Pricing: Free includes PR summarization and reviews through IDE/CLI, with a 14-day trial of Pro+. Pro costs $24 per dev/month annually, or $30 month-to-month. Pro+ costs $48 per dev/month annually, or $60 month-to-month. The Enterprise plan is custom. The Slack agent costs $0.50 per agent minute.

How it compares with Claude Code Review: Claude Code Review is an extension of the Claude Code ecosystem. It makes sense when the team already uses Claude Code and wants review connected to Anthropic’s environment.

CodeRabbit is more specialized in continuous PR review. It fits better when the team wants a dedicated product for review, with VCS integrations, analytics, pre-merge checks, and autofix.

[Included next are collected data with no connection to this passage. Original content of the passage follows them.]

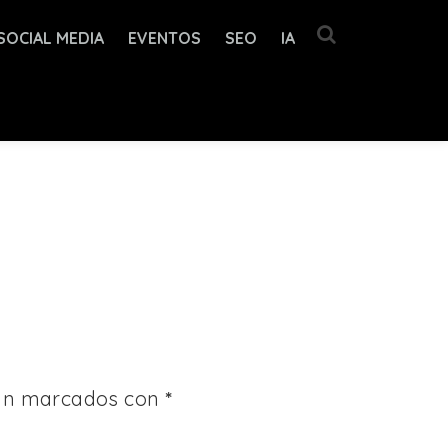
SOCIAL MEDIA
EVENTOS
SEO
IA
tán marcados con
*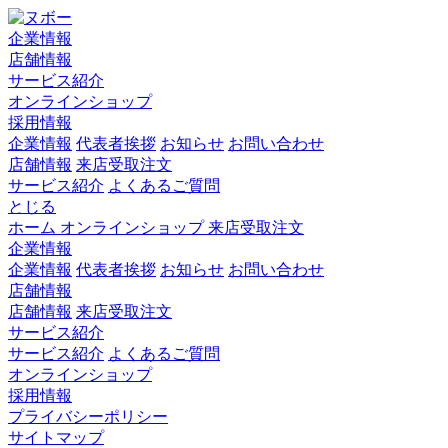
企業情報
店舗情報
サービス紹介
オンラインショップ
採用情報
企業情報
代表者挨拶
お知らせ
お問い合わせ
店舗情報
来店受取注文
サービス紹介
よくあるご質問
とじる
ホーム
オンラインショップ
来店受取注文
企業情報
企業情報
代表者挨拶
お知らせ
お問い合わせ
店舗情報
店舗情報
来店受取注文
サービス紹介
サービス紹介
よくあるご質問
オンラインショップ
採用情報
プライバシーポリシー
サイトマップ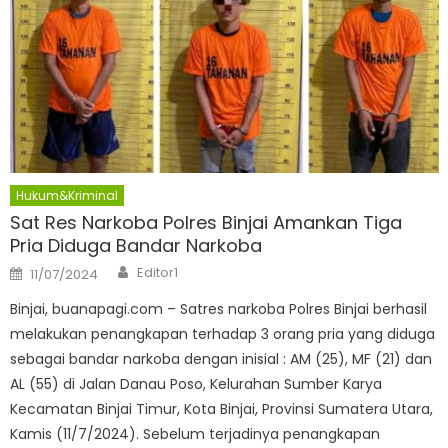
Hukum&Kriminal
Sat Res Narkoba Polres Binjai Amankan Tiga
Pria Diduga Bandar Narkoba
Author
Posted
Editor1
11/07/2024
on
Binjai, buanapagi.com – Satres narkoba Polres Binjai berhasil
melakukan penangkapan terhadap 3 orang pria yang diduga
sebagai bandar narkoba dengan inisial : AM (25), MF (21) dan
AL (55) di Jalan Danau Poso, Kelurahan Sumber Karya
Kecamatan Binjai Timur, Kota Binjai, Provinsi Sumatera Utara,
Kamis (11/7/2024). Sebelum terjadinya penangkapan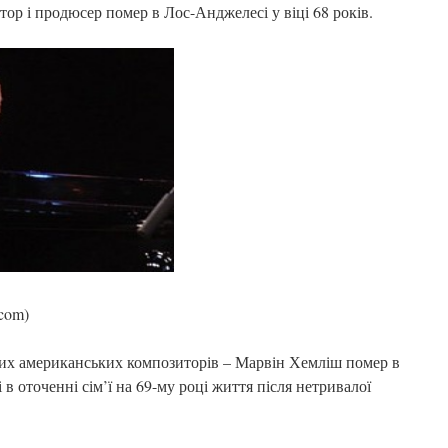
ор і продюсер помер в Лос-Анджелесі у віці 68 років.
com)
их американських композиторів – Марвін Хемліш помер в
в оточенні сім’ї на 69-му році життя після нетривалої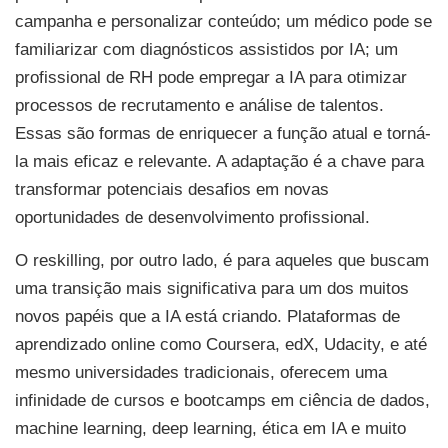
campanha e personalizar conteúdo; um médico pode se
familiarizar com diagnósticos assistidos por IA; um
profissional de RH pode empregar a IA para otimizar
processos de recrutamento e análise de talentos.
Essas são formas de enriquecer a função atual e torná-
la mais eficaz e relevante. A adaptação é a chave para
transformar potenciais desafios em novas
oportunidades de desenvolvimento profissional.
O reskilling, por outro lado, é para aqueles que buscam
uma transição mais significativa para um dos muitos
novos papéis que a IA está criando. Plataformas de
aprendizado online como Coursera, edX, Udacity, e até
mesmo universidades tradicionais, oferecem uma
infinidade de cursos e bootcamps em ciência de dados,
machine learning, deep learning, ética em IA e muito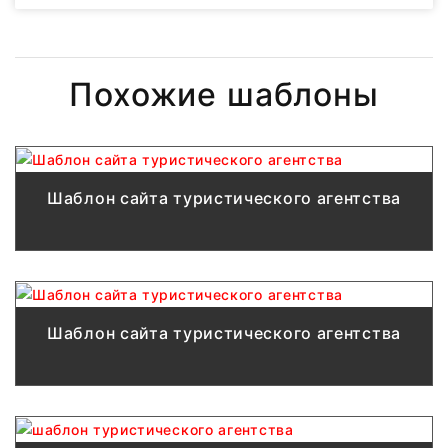
Похожие шаблоны
Шаблон сайта туристического агентства
Шаблон сайта туристического агентства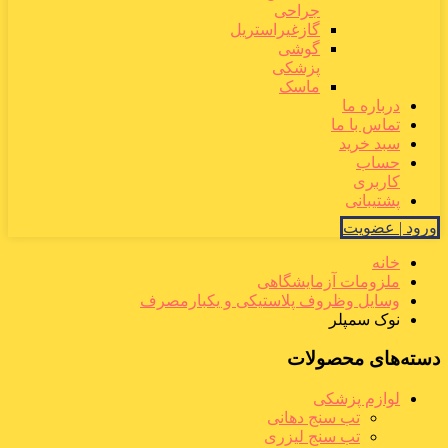
جراحی
گازغیراستریل
گوشی
پزشکی
ماسک
درباره ما
تماس با ما
سبد خرید
حساب
کاربری
پشتیبانی
ورود | عضویت
خانه
ملزومات آزمایشگاهی
وسایل وظروف پلاستیکی و یکبارمصرف
نوک سمپلر
دسته‌های محصولات
لوازم پزشکی
تب سنج دهانی
تب سنج لیزری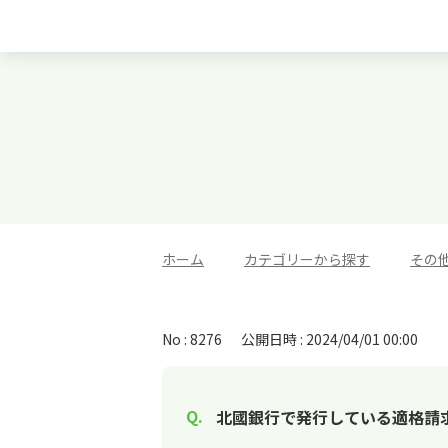
ホーム
>
カテゴリーから探す
>
その
No : 8276
公開日時 : 2024/04/01 00:00
北國銀行で発行している適格請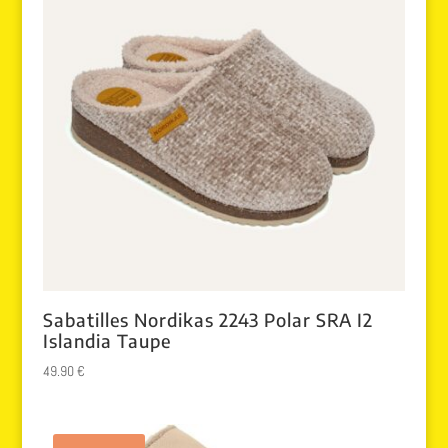
Sabatilles Nordikas 2243 Polar SRA I2
Islandia Taupe
49.90
€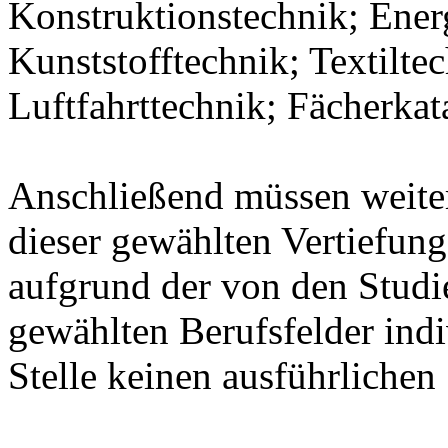
Konstruktionstechnik; Ener
Kunststofftechnik; Textilte
Luftfahrttechnik; Fächerka
Anschließend müssen weit
dieser gewählten Vertiefung
aufgrund der von den Stud
gewählten Berufsfelder indiv
Stelle keinen ausführlichen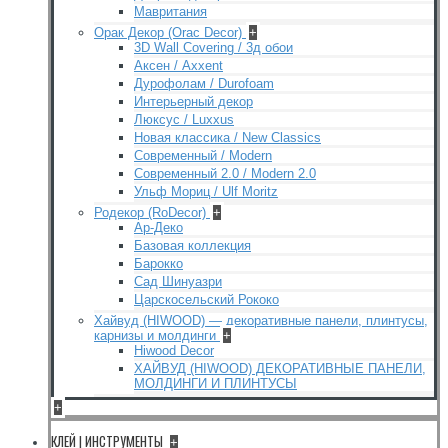
Мавритания
Орак Декор (Orac Decor)
+
3D Wall Covering / 3д обои
Аксен / Axxent
Дурофолам / Durofoam
Интерьерный декор
Люксус / Luxxus
Новая классика / New Classics
Современный / Modern
Современный 2.0 / Modern 2.0
Ульф Мориц / Ulf Moritz
Родекор (RoDecor)
+
Ар-Деко
Базовая коллекция
Барокко
Сад Шинуазри
Царскосельский Рококо
Хайвуд (HIWOOD) — декоративные панели, плинтусы,
карнизы и молдинги
+
Hiwood Decor
ХАЙВУД (HIWOOD) ДЕКОРАТИВНЫЕ ПАНЕЛИ,
МОЛДИНГИ И ПЛИНТУСЫ
+
КЛЕЙ | ИНСТРУМЕНТЫ
+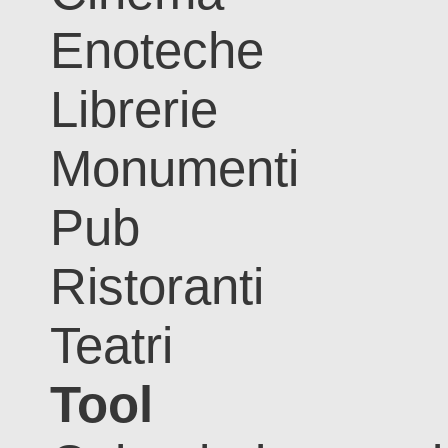
Enoteche
Librerie
Monumenti
Pub
Ristoranti
Teatri
Tool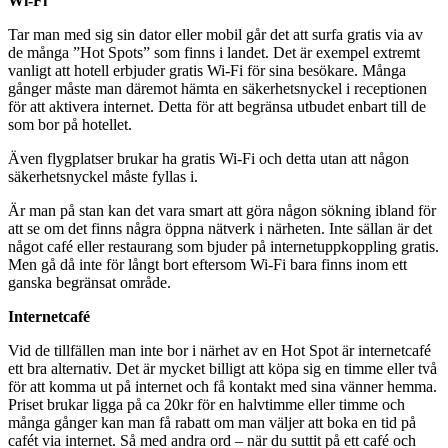
Wi-Fi
Tar man med sig sin dator eller mobil går det att surfa gratis via av
de många ”Hot Spots” som finns i landet. Det är exempel extremt
vanligt att hotell erbjuder gratis Wi-Fi för sina besökare. Många
gånger måste man däremot hämta en säkerhetsnyckel i receptionen
för att aktivera internet. Detta för att begränsa utbudet enbart till de
som bor på hotellet.
Även flygplatser brukar ha gratis Wi-Fi och detta utan att någon
säkerhetsnyckel måste fyllas i.
Är man på stan kan det vara smart att göra någon sökning ibland för
att se om det finns några öppna nätverk i närheten. Inte sällan är det
något café eller restaurang som bjuder på internetuppkoppling gratis.
Men gå då inte för långt bort eftersom Wi-Fi bara finns inom ett
ganska begränsat område.
Internetcafé
Vid de tillfällen man inte bor i närhet av en Hot Spot är internetcafé
ett bra alternativ. Det är mycket billigt att köpa sig en timme eller två
för att komma ut på internet och få kontakt med sina vänner hemma.
Priset brukar ligga på ca 20kr för en halvtimme eller timme och
många gånger kan man få rabatt om man väljer att boka en tid på
cafét via internet. Så med andra ord – när du suttit på ett café och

Choosing the right tool for your team

  • For daily coding help: Claude Code is still a good choice for teams already using the Anthropic ecosystem. If the priority is working closer to the editor, Cursor is the more natural path.
  • For terminal automation: if the team prefers working through the CLI, OpenCode and Codex CLI fit better into the conversation. OpenCode makes more sense when customization matters more. Codex CLI makes more sense when simplicity matters more.
  • For experimenting with task automation: OpenHands is interesting for research, testing, and controlled internal workflows. Still, I would not treat it as a tool ready to take over critical tasks without human review.
  • For scaling code review with AI: here it is worth looking at tools built specifically for pull requests. CodeRabbit helps teams that want fast adoption. Kodus is a better choice when the team needs to control model, cost, rules, and context, without depending on generic comments that do not reflect the codebase.

Evaluate where the biggest problem is in your development process. The answer probably is not a single tool that does everything, but a combination of specialized solutions that actually solve your problems.

FAQ

▾ What is the best Claude Code alternative?

It depends on the use case. For terminal, OpenCode and Codex CLI are the closest comparisons. For IDE, Cursor and Cline make more sense. For larger autonomous tasks, OpenHands and Goose fit better. For code review at scale, Kodus and CodeRabbit are more specific options.

▾ Is there an open source alternative to Claude Code?

Yes. OpenCode, Cline, OpenHands, Goose, and Kodus have open source options. The difference is in the focus: OpenCode is more terminal-focused, Cline is more editor-focused, OpenHands is more of an autonomous agent, Goose is more general, and Kodus is focused on pull request review.

▾ What Claude Code alternative is best for terminal?

OpenCode is a good option for people who want model flexibility and an open source tool. Codex CLI makes more sense for people who already use OpenAI or ChatGPT and want a local terminal agent with integration into the Codex ecosystem.

▾ What Claude Code alternative is best for IDE?

Cline is better when the team wants an agent inside the editor, but with more freedom to choose the model, use BYOK, configure rules, and keep control over the agent’s actions.

▾ What Claude Code alternative is best for code review?

For continuous code review in pull requests, Kodus is the most complete option when the team wants to control model, cost, rules, and context.